With our correspondent in Antananarivo, Sarah Tetaud
The NGO Transparency International strongly suspects companies and individuals involved in the lychee trade of resorting to transnational corruption, money laundering and tax evasion, thus weakening an already bloodless sector, to the detriment of tens of thousands of seasonal farmers and workers. Transparency International Initiative Madagascar handed over to the anti-corruption center of Antananarivo on Thursday a series of documents, detailed evidence, the fruit of a long investigation, to encourage the authorities to open an investigation into possible criminal acts in the sector.
” We have discovered a sort of transnational litchi network which notably involves Madagascar, France – which is above all the country of destination in the European Union, passing through Mauritius – where a Litchi Trading Company, LTC is based explains Ketakandriana Rafitoson, the association’s executive director.
Actual beneficiaries and profits unknown to the public
And it is the Lychee Exporters Group (GEL), a private association which currently brings together twenty-six Malagasy exporters and to which the government has entrusted since 2011 the responsibility of managing the litchi export campaigns, which created this company. opaque LTC in 2017. Its real beneficiaries and its profits are, for example, unknown to the public despite its key role in the sector.
” And so the LTC acts as the intermediary between the GEL and the lychee importers based in France. It buys back all of GEL’s production and resells it to two French companies which have been selected directly by GEL, without a call for tenders. “says Ketakandriana Rafitoson.
A report also made in Paris
Today, these two French companies enjoy exclusive rights to import Madagascan litchis. An astonishing situation which prompted the NGO to file, at the same time, Thursday, a report with the national financial prosecutor’s office in Paris. ” Corruption is suspected behind the granting of these exclusive rights “.

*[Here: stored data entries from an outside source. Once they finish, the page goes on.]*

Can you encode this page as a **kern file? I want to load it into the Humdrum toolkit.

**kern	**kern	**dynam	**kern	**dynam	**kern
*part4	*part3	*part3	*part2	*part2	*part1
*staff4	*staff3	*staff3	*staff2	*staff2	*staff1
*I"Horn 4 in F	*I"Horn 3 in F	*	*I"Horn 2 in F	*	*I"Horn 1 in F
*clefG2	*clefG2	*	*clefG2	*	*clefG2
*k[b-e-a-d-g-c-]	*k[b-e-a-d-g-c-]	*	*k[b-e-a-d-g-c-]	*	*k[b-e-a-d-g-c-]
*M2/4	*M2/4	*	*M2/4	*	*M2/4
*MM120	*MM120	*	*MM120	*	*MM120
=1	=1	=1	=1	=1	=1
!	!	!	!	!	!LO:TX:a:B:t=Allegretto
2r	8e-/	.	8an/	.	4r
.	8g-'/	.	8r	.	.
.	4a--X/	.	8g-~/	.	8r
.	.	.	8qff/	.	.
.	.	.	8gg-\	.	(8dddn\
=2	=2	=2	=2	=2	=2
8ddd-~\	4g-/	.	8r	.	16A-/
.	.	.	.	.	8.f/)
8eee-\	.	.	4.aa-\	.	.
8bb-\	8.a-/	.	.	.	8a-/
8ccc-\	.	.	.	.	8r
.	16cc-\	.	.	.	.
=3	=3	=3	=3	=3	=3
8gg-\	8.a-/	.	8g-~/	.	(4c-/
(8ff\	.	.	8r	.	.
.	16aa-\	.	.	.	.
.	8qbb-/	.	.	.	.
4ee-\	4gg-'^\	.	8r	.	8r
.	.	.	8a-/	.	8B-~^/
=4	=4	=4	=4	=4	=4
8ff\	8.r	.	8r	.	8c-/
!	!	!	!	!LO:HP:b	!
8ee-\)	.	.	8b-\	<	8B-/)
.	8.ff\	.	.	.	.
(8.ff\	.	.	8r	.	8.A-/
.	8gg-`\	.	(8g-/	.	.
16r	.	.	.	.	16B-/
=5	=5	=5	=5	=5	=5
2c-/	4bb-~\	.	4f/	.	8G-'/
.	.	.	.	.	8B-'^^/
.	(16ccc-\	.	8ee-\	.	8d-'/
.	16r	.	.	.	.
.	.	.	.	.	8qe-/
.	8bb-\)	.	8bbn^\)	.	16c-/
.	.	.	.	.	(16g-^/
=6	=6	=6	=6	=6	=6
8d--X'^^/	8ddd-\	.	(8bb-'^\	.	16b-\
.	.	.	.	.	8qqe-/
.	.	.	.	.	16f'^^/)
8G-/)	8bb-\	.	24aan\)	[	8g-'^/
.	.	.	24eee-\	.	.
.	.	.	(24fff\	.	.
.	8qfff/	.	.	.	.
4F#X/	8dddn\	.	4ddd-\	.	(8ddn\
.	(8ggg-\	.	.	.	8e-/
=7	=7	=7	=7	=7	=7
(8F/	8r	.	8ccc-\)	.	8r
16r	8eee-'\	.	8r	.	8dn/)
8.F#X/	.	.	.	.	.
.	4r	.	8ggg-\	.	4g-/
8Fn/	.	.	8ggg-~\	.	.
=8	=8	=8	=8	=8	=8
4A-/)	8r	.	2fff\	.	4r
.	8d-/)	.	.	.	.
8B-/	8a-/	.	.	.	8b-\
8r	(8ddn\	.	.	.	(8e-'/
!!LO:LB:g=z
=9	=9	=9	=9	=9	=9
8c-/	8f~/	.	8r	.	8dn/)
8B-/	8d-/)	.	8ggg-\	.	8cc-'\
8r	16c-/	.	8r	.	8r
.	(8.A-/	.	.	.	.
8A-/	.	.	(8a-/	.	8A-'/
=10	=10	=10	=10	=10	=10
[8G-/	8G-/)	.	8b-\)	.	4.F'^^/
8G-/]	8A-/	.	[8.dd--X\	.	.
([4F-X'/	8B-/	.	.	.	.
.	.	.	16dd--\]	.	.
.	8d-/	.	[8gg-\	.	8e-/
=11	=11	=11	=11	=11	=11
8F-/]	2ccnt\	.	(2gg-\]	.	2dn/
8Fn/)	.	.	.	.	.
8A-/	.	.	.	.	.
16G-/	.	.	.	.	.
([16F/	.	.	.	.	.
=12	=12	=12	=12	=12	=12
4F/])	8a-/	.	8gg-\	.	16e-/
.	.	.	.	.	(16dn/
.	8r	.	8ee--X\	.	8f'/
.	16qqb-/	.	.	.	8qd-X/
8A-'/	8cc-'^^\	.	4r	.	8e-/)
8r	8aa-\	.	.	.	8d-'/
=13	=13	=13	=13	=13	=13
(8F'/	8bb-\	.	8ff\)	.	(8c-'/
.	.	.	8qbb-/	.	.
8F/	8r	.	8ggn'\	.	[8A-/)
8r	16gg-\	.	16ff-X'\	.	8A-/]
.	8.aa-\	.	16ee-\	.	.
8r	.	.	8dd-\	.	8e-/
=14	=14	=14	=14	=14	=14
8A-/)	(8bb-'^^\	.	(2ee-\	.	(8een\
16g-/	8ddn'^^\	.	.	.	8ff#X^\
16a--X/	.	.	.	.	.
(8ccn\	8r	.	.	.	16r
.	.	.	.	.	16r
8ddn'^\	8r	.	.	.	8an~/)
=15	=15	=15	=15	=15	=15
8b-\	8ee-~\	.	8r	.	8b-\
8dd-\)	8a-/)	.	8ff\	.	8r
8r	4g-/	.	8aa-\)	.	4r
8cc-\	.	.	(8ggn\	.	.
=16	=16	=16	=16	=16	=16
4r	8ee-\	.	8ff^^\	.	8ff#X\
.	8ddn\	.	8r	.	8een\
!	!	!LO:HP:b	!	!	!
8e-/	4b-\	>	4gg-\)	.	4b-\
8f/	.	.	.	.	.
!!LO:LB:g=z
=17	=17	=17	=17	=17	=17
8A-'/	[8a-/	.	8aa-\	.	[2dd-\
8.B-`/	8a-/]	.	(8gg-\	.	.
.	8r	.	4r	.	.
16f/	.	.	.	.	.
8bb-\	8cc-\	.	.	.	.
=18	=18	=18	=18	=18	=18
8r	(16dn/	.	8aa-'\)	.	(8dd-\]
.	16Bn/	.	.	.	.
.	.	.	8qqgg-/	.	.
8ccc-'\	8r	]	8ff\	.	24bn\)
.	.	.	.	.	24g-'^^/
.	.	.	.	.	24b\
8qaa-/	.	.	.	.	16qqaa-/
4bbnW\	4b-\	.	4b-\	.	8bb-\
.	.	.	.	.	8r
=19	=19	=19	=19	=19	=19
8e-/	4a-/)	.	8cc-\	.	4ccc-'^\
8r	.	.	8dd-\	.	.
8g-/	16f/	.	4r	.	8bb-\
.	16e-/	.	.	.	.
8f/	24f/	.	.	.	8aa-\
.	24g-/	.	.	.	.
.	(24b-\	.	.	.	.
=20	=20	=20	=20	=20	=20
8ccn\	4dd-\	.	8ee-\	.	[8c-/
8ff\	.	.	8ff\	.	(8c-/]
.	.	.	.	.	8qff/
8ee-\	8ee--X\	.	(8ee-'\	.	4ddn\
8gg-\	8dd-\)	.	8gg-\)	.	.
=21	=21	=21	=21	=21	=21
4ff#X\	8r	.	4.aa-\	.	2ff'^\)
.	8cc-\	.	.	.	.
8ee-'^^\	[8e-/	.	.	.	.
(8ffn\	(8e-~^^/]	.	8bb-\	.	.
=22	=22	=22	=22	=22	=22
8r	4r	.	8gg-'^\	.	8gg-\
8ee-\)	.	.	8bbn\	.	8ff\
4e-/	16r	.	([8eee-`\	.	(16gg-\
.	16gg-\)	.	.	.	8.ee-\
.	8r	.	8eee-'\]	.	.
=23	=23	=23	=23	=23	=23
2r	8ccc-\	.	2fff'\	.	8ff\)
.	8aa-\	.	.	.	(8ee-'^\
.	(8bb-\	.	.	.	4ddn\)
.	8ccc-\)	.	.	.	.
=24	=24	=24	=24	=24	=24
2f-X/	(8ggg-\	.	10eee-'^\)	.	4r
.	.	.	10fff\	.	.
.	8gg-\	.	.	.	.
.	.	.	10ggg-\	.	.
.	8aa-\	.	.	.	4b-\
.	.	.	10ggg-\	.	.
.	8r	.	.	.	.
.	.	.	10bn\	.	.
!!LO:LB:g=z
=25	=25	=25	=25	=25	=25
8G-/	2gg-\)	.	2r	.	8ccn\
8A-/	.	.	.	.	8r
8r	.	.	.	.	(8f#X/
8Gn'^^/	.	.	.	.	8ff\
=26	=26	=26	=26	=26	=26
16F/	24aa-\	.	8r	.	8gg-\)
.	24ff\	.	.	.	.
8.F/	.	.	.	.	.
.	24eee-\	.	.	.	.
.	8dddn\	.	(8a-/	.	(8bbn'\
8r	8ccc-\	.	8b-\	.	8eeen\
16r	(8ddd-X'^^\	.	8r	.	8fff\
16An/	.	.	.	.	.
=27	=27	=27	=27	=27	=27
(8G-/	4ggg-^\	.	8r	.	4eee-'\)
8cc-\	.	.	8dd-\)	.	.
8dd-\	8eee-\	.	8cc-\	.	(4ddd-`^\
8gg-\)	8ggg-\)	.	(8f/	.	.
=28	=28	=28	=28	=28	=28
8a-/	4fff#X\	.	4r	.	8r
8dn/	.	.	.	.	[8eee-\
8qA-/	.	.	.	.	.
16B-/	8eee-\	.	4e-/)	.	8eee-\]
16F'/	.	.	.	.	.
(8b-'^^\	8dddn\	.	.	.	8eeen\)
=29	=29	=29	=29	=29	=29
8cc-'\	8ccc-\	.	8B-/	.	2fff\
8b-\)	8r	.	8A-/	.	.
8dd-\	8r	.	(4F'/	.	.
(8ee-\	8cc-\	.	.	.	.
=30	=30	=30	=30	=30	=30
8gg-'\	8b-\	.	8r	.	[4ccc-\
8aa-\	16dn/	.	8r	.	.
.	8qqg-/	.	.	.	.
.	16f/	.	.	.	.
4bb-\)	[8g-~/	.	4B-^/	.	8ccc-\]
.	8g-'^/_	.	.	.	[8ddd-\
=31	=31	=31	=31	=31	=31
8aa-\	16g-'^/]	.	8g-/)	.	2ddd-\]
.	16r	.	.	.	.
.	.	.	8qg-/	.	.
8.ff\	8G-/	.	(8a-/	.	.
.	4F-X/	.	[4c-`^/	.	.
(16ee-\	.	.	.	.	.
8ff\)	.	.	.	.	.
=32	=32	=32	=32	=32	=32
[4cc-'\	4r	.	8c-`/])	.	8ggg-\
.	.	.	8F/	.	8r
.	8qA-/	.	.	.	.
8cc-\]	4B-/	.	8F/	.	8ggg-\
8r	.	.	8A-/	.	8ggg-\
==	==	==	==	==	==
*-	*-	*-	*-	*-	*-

” Our investigation enabled us to understand that the Malagasy party demanded payments from these European importers, in the form of a contribution, explains Frédéric Lesné, advocacy advisor within the Malagasy association fighting for transparency. However, we do not understand the meaning of these payments and we fear that these payments are corruption. In the same way, we do not understand the logic of the creation of this LTC, if not to carry out money laundering and tax evasion. That’s what worries us. »
Mafia activities, if they are proven, which the authorities would do well to tackle if they wish to clean up a sector in decline and allow better economic benefits for Madagascar and for its small producers.